Senior envoys from Japan and South Korea have resolved the latest flare-up in a decades-long dispute over islands that both nations claim. Japan says it will drop its plan to conduct a scientific survey near the islands, which had prompted an emotional reaction in South Korea. The South Koreans made concessions, as well.

Japanese Vice Foreign Minister Shotaro Yachi and his South Korean counterpart, Yu Myung-hwan, succeeded in defusing a tense confrontation after a long day of talks Saturday.

Yu told reporters, Japan has decided to cancel plans to conduct a scientific survey near tiny islands, over which both countries claim sovereignty.

He says, in exchange for Japan's conciliation, South Korea will delay a proposal to give Korean names to ocean features near the islands.

Seoul was planning to propose those new names at an international conference in June. Japan argued that its survey was necessary to gather data, in order to counter the South Korean proposal.
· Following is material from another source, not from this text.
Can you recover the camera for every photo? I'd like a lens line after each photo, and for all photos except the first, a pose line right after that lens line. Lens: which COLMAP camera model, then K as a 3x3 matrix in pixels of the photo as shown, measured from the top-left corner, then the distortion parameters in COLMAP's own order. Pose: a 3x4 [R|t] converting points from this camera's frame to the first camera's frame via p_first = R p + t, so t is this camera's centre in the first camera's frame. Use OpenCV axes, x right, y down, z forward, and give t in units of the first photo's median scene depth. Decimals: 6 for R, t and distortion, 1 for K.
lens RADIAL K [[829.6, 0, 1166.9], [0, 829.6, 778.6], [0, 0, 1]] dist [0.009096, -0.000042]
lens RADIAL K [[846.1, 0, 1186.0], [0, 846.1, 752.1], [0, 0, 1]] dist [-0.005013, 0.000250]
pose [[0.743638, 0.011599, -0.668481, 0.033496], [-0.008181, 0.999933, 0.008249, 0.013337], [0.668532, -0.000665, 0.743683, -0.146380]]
Days of threats and emotional statements followed, and Japan dispatched two survey ships toward the disputed area. South Korea responded by sending at least 20 coast guard vessels to the area, and warning that Japan would be responsible, if there were a physical confrontation at sea.

As the comments from Seoul became more heated, Japan on Friday rushed a diplomat to the South Korean capital to try to defuse the confrontation.

The talks ended without agreement Saturday morning, but Japan's envoy reportedly requested "one more try."

South Korea controls the island group, which it calls Dokdo, with a small police presence. Japan, which calls the islands Takeshima, held them during its 35-year colonial rule of the Korean peninsula.

The two countries have disputed the status of the islands, since Japan's defeat in the Second World War. The issue is intensely emotional for South Koreans, who say Japan's recent actions are part of a pattern of failing to let go of its imperial past.

Not all diplomacy between the two nations is so strained. The two are partners in trying to bring North Korea back to multinational talks on Pyongyang's nuclear weapons program. And South Korean officials have praised Japan's determination in seeking answers from Pyongyang about Japanese and South Koreans abducted by North Korea during the Cold War.